Recently, OpenAI suffered a setback in a consolidated copyright lawsuit, with a federal court ordering the company to submit 20 million anonymized ChatGPT user conversation records. The company had previously attempted to overturn this discovery order on privacy grounds but failed to gain the judge's support.

On January 5, 2026, District Court Judge Sidney H. Stein issued an order upholding Magistrate Judge Ona T. Wang's earlier ruling. Judge Stein noted that Magistrate Judge Wang had thoroughly weighed privacy concerns against evidentiary relevance when granting the discovery request by multiple news organizations as plaintiffs. OpenAI had proposed conducting its own internal search of a sample of the 20 million records and submitting only conversations involving the plaintiffs' copyrighted works, but this approach was rejected. Judge Stein explicitly stated that no precedent requires courts to adopt the least burdensome discovery method.

This ruling propels the consolidated pre-trial proceedings for 16 copyright lawsuits against OpenAI into a lengthy and complex discovery phase. The multi-district consolidated litigation, heard in the U.S. District Court for the Southern District of New York, forms a central part of dozens of lawsuits filed by content creators against AI companies. It aims to resolve key legal issues surrounding the training of generative AI using copyrighted material.

In July 2025, plaintiffs led by The New York Times Company and The Chicago Tribune Company initially sought 120 million sample records. After negotiations, OpenAI proposed providing 20 million records (approximately 0.5% of its total retained data) as an alternative, which the plaintiffs accepted. However, in October of the same year, OpenAI changed its position, stating it could not provide a complete de-identified sample and would only offer results based on specific queries. In November, Judge Wang ruled in favor of the plaintiffs, and in December, he denied OpenAI's motion for reconsideration.

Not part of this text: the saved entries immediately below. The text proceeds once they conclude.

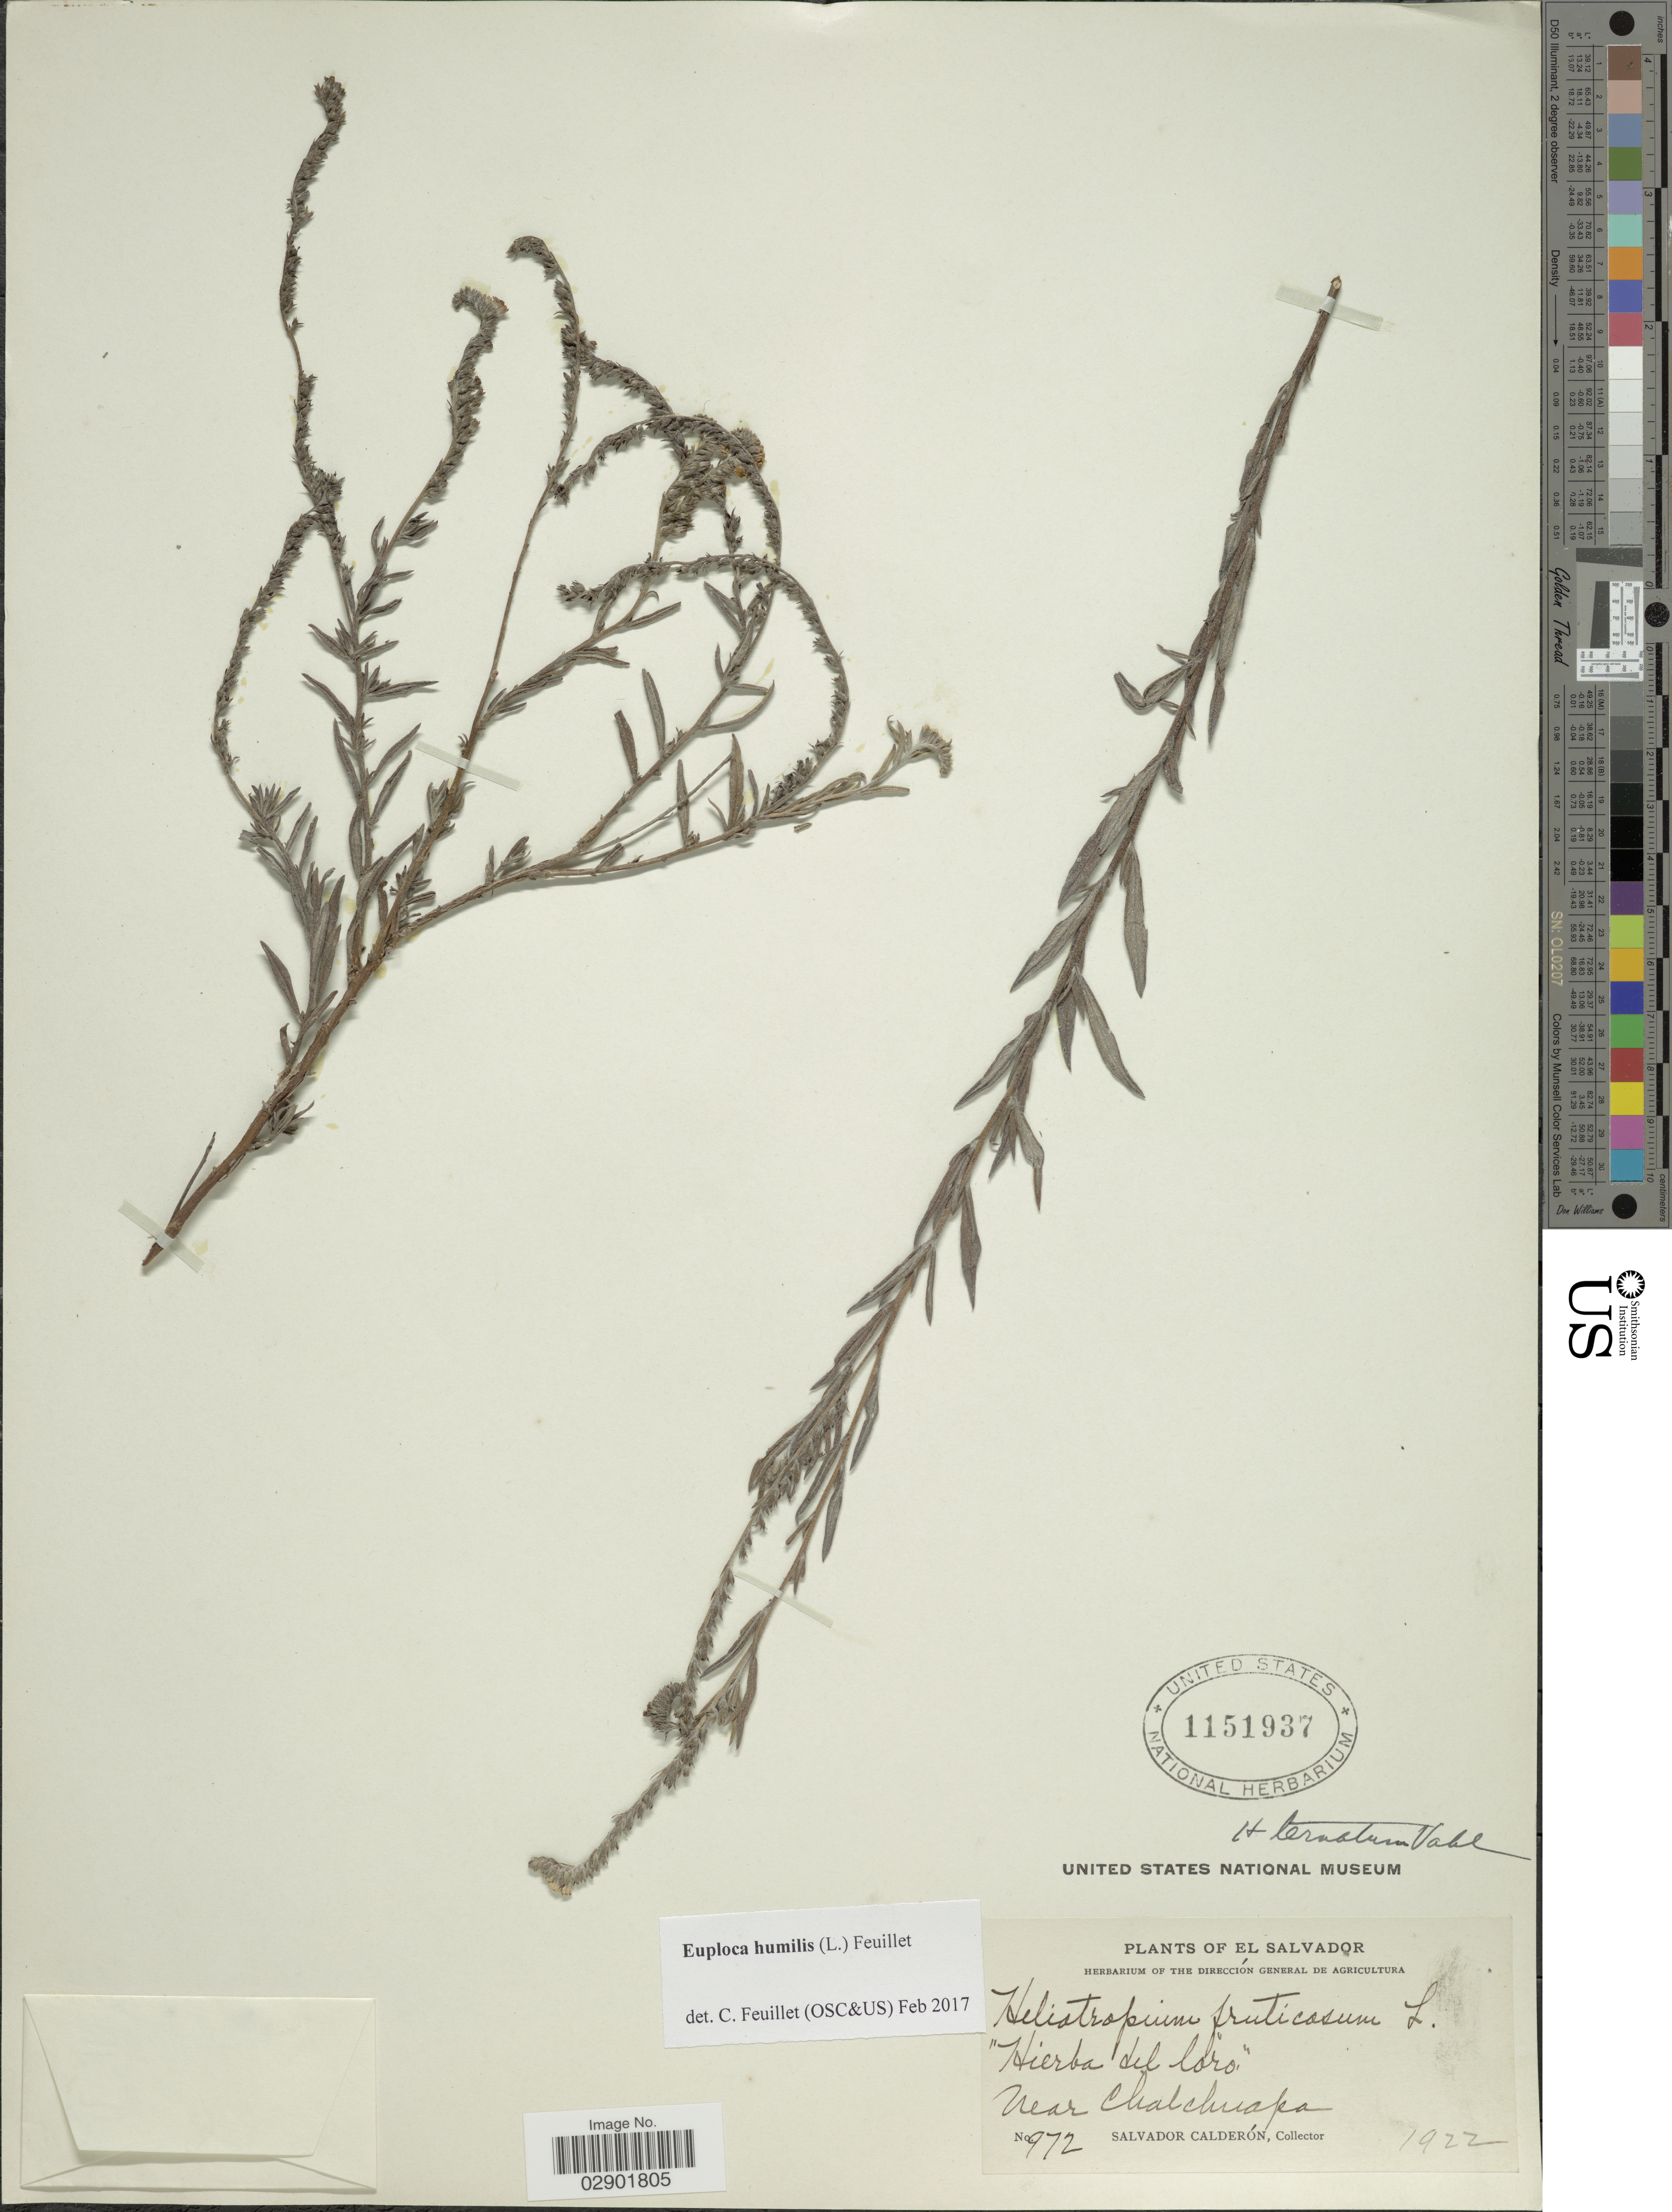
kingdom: Plantae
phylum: Tracheophyta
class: Magnoliopsida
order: Boraginales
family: Heliotropiaceae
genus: Euploca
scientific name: Euploca humilis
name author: (L.) Feuillet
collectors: S. Calderón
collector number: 972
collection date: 1922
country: El Salvador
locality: Near Chalchuapa.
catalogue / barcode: US 1151937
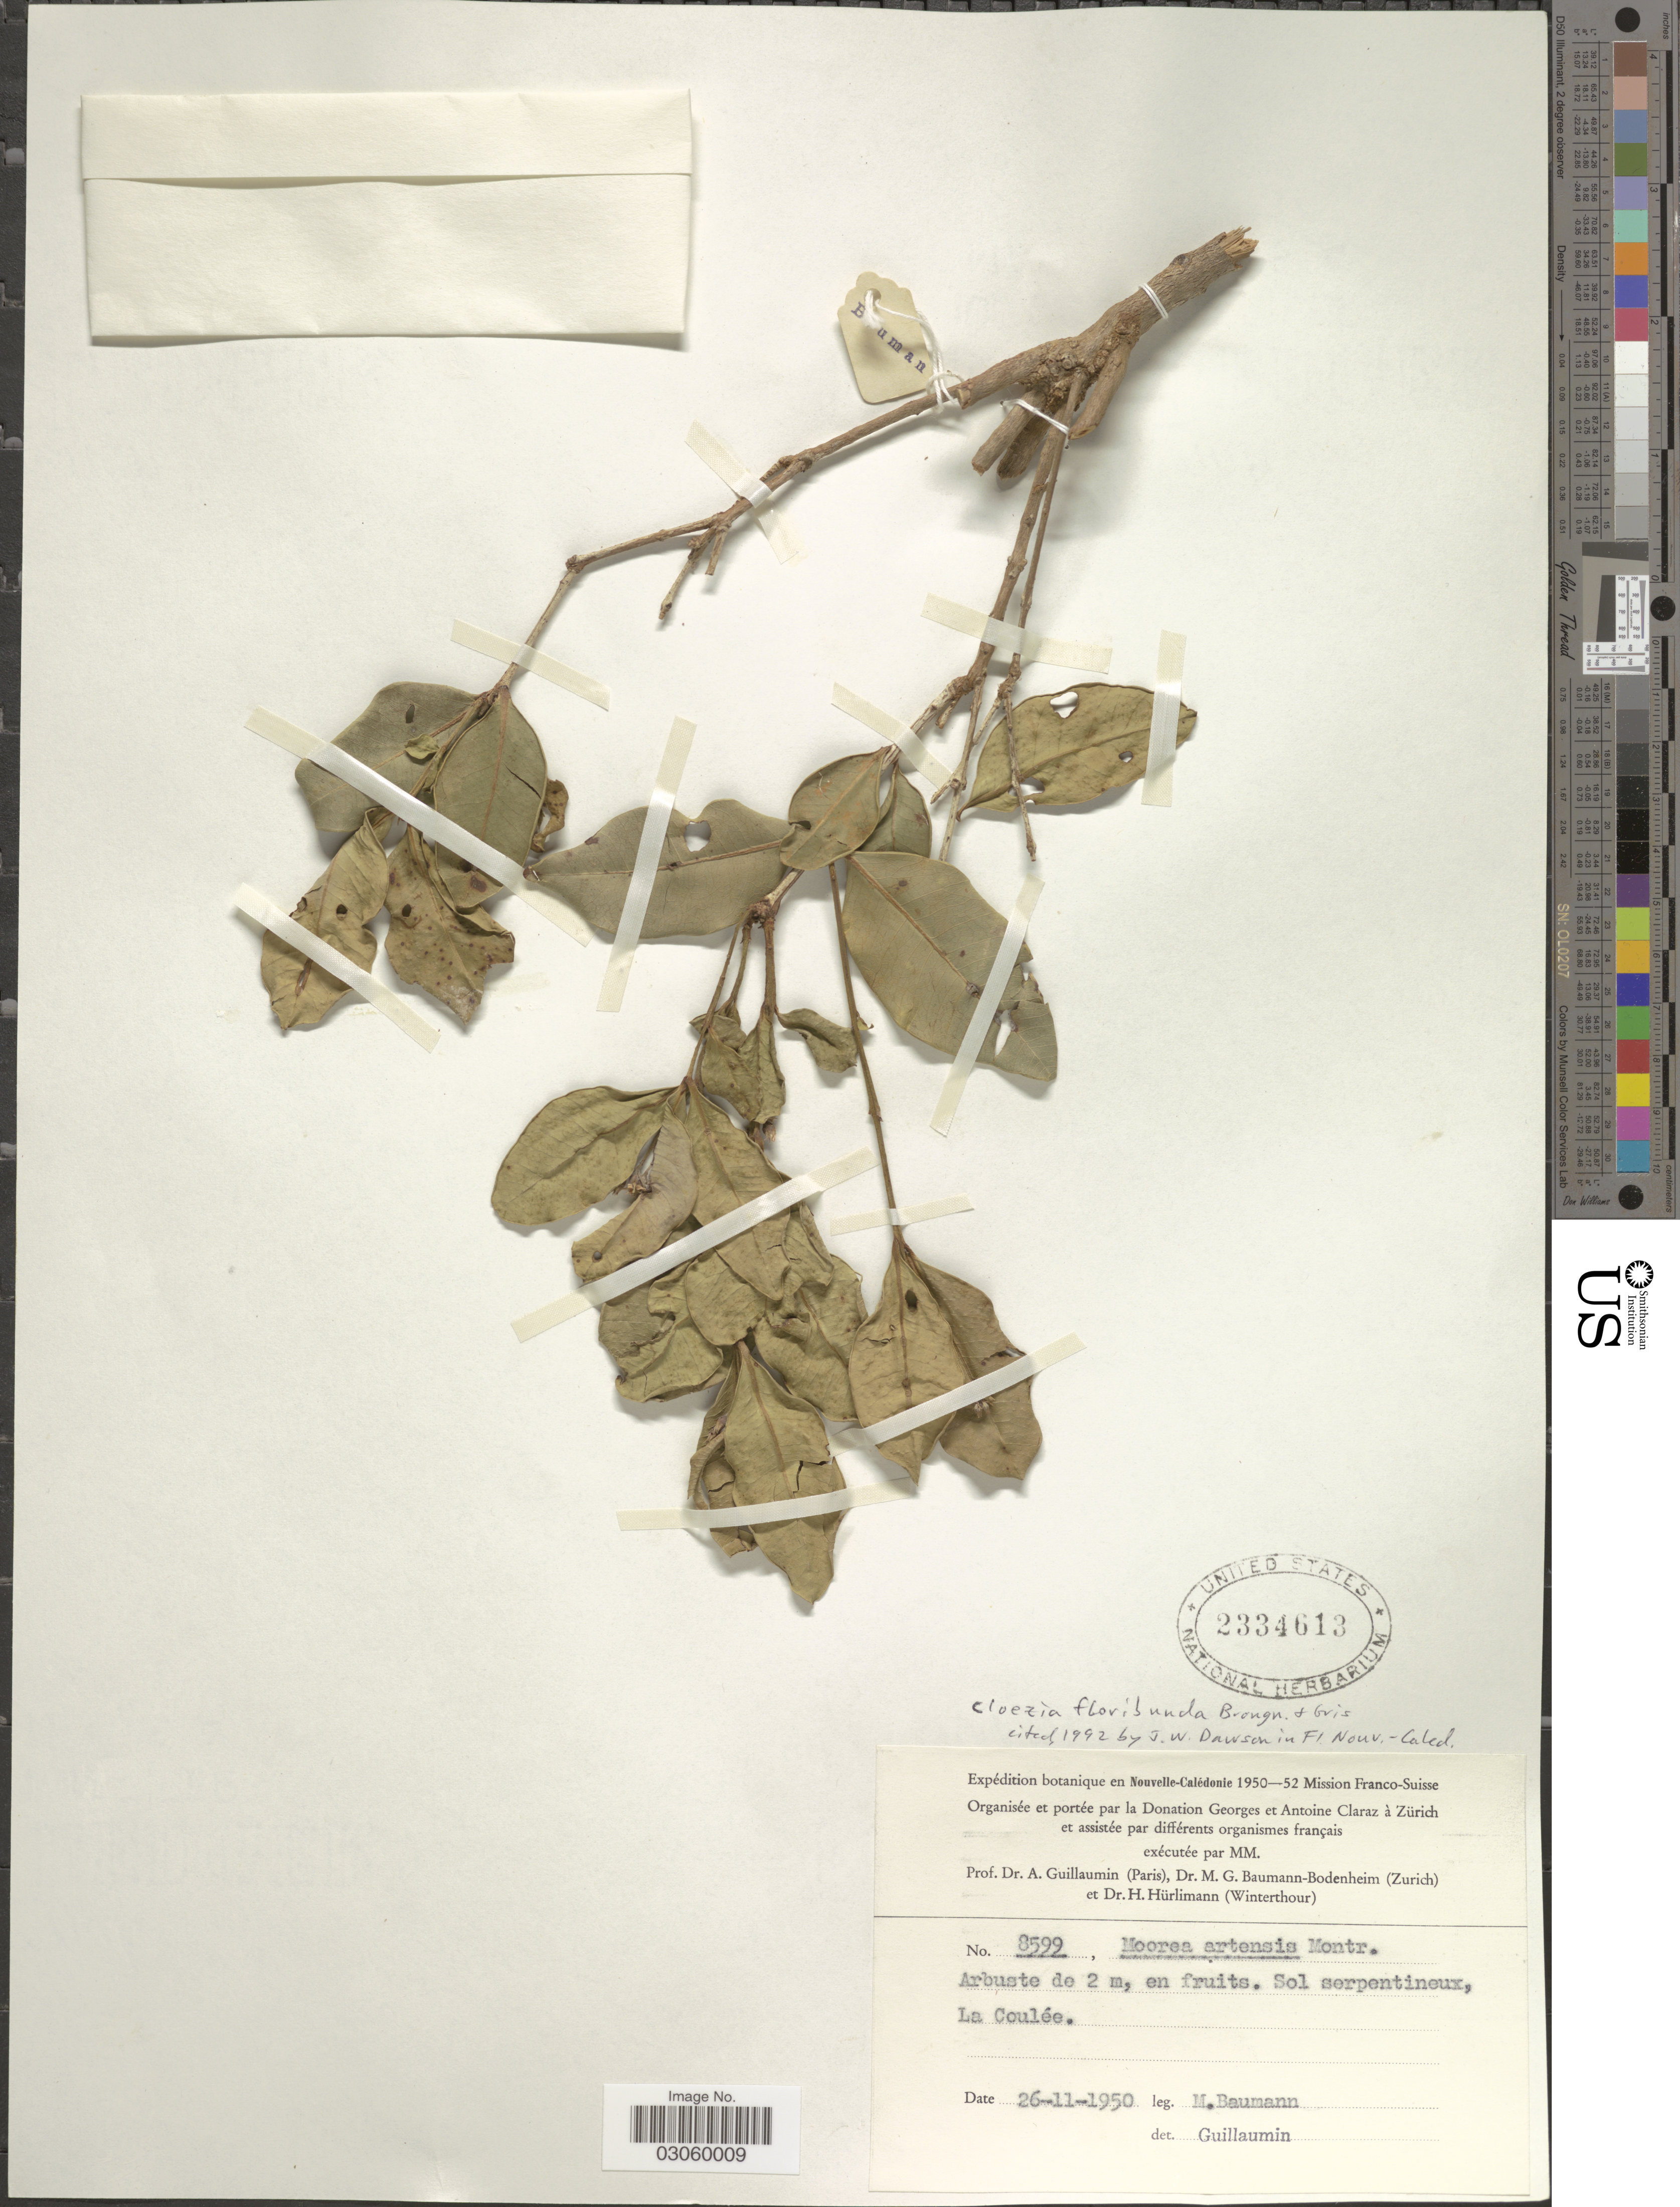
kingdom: Plantae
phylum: Tracheophyta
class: Magnoliopsida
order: Myrtales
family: Myrtaceae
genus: Cloezia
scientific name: Cloezia floribunda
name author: Brongn. & Gris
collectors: M. Baumann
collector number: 8599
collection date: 1950-11-26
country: New Caledonia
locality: Nouvelle-Calédonie, Sol serpentineux La Coulée.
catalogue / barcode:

Judge Stein noted that OpenAI primarily cited a securities case, but that case had significant differences from the present one. In that securities case, the U.S. Court of Appeals for the Second Circuit had barred the disclosure of SEC telephone recordings from a defendant in another lawsuit. However, that case involved the legality of the original wiretapping, and the call participants enjoyed stronger privacy rights due to the covert nature of the recordings. Judge Stein stated that, by contrast, OpenAI's legal ownership of ChatGPT records was undisputed, and users voluntarily submitted their conversation content.